-------- TEXT SEGMENT --------

Is Rabindrasangeet out of sync with time? No way. Positioned vis-à-vis modern poetic sensibility, it can assume newer dimensions as a Third Eye presentation conceived by Joy Goswami (Rabindra Sadan, July 19) demonstrated. Buker Bhetar Brishti Parhe, as the presentation was called, set love as an objective co-relative to monsoon and modern times. Goswami chose the songs keeping the perennial themes of love and languish a la Meghdutam in mind. It was corroborated through the lines of Sankho Ghosh, Sakti Chattopadhyay, Sunil Gangopadhyay and Sambhu Bhattacharya which Raja Das recited in an emotional style. The pitch-dark ambience was heightened by the intuitive use of Kabir Suman’s Buker bhetar brishti parhe as a prologue. Uttiya Jana’s lighting scheme illuminating a city of umbrellas broke significantly from the convention.

However, the viraha that it attempted to portray would have remained unarticulated without the timbre of Srabani Sen. This vocalist has established a style of her own. The pensive aura has matured and the diction rounded. Furthermore, she has developed a depth of expression that can fulfil the cravings of an Aj jeman kare gaichhe akash or an Amaar nishith rater badaldhara. Enough to make the day for an ardent follower of Tagore’s music.

-------- DATA LISTING --------

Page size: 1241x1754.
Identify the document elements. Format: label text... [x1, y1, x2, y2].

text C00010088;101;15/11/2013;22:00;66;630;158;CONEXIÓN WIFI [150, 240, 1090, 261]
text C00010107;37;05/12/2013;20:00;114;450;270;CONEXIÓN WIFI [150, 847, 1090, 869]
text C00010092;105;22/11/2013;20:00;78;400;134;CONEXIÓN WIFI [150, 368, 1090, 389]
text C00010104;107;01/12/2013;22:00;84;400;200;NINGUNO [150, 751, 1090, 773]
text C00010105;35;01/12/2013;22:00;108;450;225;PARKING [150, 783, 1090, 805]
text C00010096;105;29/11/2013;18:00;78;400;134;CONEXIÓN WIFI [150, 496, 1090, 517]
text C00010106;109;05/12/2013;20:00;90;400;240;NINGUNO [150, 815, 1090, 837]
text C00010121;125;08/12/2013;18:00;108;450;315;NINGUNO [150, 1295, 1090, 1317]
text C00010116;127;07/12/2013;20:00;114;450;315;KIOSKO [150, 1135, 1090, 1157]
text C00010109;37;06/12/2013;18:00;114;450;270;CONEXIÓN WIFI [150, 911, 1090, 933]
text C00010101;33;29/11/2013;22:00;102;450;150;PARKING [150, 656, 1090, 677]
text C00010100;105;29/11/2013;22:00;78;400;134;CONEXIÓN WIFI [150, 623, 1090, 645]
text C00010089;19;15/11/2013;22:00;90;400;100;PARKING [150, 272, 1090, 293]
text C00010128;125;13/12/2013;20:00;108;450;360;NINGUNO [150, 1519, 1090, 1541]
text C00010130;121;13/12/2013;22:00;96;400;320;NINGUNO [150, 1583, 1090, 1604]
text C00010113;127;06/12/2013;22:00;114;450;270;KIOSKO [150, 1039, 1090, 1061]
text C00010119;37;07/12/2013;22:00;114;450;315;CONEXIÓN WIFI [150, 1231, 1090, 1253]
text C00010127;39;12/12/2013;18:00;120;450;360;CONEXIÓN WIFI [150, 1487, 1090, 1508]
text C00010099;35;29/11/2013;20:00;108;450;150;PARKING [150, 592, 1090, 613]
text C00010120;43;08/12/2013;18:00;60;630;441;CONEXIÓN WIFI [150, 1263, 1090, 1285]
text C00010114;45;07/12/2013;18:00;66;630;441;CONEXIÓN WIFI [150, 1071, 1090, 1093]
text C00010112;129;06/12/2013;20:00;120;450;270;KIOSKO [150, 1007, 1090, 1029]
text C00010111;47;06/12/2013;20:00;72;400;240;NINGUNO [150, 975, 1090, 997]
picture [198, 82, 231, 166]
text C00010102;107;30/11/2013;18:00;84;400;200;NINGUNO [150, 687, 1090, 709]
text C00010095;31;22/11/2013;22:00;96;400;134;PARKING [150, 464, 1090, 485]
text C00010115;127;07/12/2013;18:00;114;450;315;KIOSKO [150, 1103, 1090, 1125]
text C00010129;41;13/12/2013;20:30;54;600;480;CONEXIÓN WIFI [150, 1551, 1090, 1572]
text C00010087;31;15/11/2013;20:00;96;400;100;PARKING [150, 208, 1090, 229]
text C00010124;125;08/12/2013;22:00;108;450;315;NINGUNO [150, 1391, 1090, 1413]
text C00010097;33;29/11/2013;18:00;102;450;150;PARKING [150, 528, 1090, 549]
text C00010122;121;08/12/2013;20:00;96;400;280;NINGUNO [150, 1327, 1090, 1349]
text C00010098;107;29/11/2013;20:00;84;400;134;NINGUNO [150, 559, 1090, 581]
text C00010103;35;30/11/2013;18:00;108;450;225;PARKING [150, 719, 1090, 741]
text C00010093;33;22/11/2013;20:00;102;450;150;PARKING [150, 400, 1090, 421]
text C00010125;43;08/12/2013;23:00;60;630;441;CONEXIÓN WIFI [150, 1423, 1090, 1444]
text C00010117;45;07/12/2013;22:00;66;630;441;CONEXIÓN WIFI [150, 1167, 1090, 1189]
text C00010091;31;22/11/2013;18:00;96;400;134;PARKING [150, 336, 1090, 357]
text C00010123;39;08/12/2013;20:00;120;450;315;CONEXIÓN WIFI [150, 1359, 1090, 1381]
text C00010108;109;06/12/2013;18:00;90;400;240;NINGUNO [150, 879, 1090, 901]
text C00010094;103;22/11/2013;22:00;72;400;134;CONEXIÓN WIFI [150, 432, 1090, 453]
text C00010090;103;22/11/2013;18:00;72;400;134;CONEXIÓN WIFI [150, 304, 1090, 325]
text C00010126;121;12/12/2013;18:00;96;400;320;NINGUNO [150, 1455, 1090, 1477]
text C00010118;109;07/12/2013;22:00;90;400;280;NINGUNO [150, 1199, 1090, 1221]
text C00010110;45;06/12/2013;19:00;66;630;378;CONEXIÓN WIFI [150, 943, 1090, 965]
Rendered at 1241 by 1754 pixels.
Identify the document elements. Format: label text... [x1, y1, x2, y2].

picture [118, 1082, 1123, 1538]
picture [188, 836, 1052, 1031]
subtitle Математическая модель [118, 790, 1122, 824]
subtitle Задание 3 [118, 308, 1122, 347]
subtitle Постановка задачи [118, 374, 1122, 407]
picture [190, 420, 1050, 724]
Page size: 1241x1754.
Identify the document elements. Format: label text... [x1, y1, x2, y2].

--------

- [DIRECTIVE 1]: From the review of the Rabindrasangeet presentation, list every poet whose lines Raja Das recited.
- [DIRECTIVE 2]: According to the review of the Rabindrasangeet presentation, whose lighting scheme illuminated a city of umbrellas?

- [FINAL RESULT 1]:
Sankho Ghosh
Sakti Chattopadhyay
Sunil Gangopadhyay
Sambhu Bhattacharya

- [FINAL RESULT 2]: Uttiya Jana's